Of all the experiences Olivia’s sugar daddy has given her, the night of her 25th birthday was the best. He took her and another of his sugar babies to Yamato, a Japanese restaurant in Yorkville. For a birthday gift, he gave her a book, The Law of Attraction, a deck of tarot cards and a purple wall hanging that reads, “I connect with spirit. I invite sacred transformation. I embrace the unity of all beings.”

They had seats at a counter where they could watch the chef cook their kobe beef rose-petal rare. To keep the moment forever, she captured it all on her iPhone. She also photographed the bill, when it came: $946. Later, they went to the Park Hyatt, where he had a bottle of Dom Pérignon and a chocolate cake waiting. Olivia took a picture of both. The entire night cost close to $2,000.

Before she met her current sugar daddy, Olivia had exchanged emails with a man who promised her everything. His profile picture showed him holding a fan of $20 bills. He wanted to buy her a condo and a car, but the only person allowed in the condo with her would be him. She would have to agree to see him a minimum of 18 times every month. She realized he wanted to own her, like a pimp.

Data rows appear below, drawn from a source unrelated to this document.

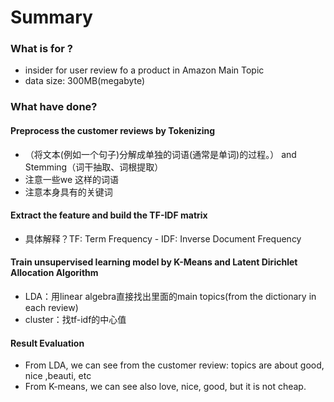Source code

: # Summary

### What is for ?

* insider for user review fo a product in Amazon Main Topic
* data size: 300MB(megabyte)

### What have done?

#### Preprocess the customer reviews by Tokenizing

* （将文本(例如一个句子)分解成单独的词语(通常是单词)的过程。） and Stemming（词干抽取、词根提取）
* 注意一些we 这样的词语
* 注意本身具有的关键词

#### Extract the feature and build the TF-IDF matrix

* 具体解释？TF: Term Frequency - IDF: Inverse Document Frequency

#### Train unsupervised learning model by K-Means and Latent Dirichlet Allocation Algorithm

* LDA：用linear algebra直接找出里面的main topics(from the dictionary in each review)
* cluster：找tf-idf的中心值

#### Result Evaluation

* From LDA, we can see from the customer review: topics are about good, nice ,beauti, etc
* From K-means, we can see also love, nice, good, but it is not cheap.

She’s constantly assessing and reassessing her motives for participating in the sugar lifestyle. Though she dreams of material things, she also believes that if a person focuses only on the material side of life, “karma will bite that person in the ass. You lose the real you.” She doesn’t want to lose the real her and often replays conversations or events from her sugar life to close friends, asking them to weigh in on how it will affect her cosmic scale.

The sugar baby lifestyle isn’t her long-term financial plan. Most sugar relationships fizzle after a few months. Some last up to a year, or even longer—depending on the connection, or, more typically, the demands. Olivia has no dreams of marrying her sugar daddy but also does not want to end the relationship any time soon. She is careful about not asking him for anything directly, partially because she doesn’t want to scare him off, but also because she doesn’t want to rely on him for everything.

Last December, she considered breaking her rule and asking him for extra money. She had moved into a new apartment and her deposit and first month’s rent totalled $2,400, which was fine, she says, because she had that amount saved. But she didn’t have enough to pay January’s rent. She knew that her sugar daddy would pay it, if she asked. After all, he had bought another one of his babies a car.

She found a way to pay it herself, but during their next date she mentioned the financially draining episode in casual conversation. When her daddy left that night, he slipped $600 into her hand instead of the usual $500. This time, he added, “I hope that helps.” He always takes care of her.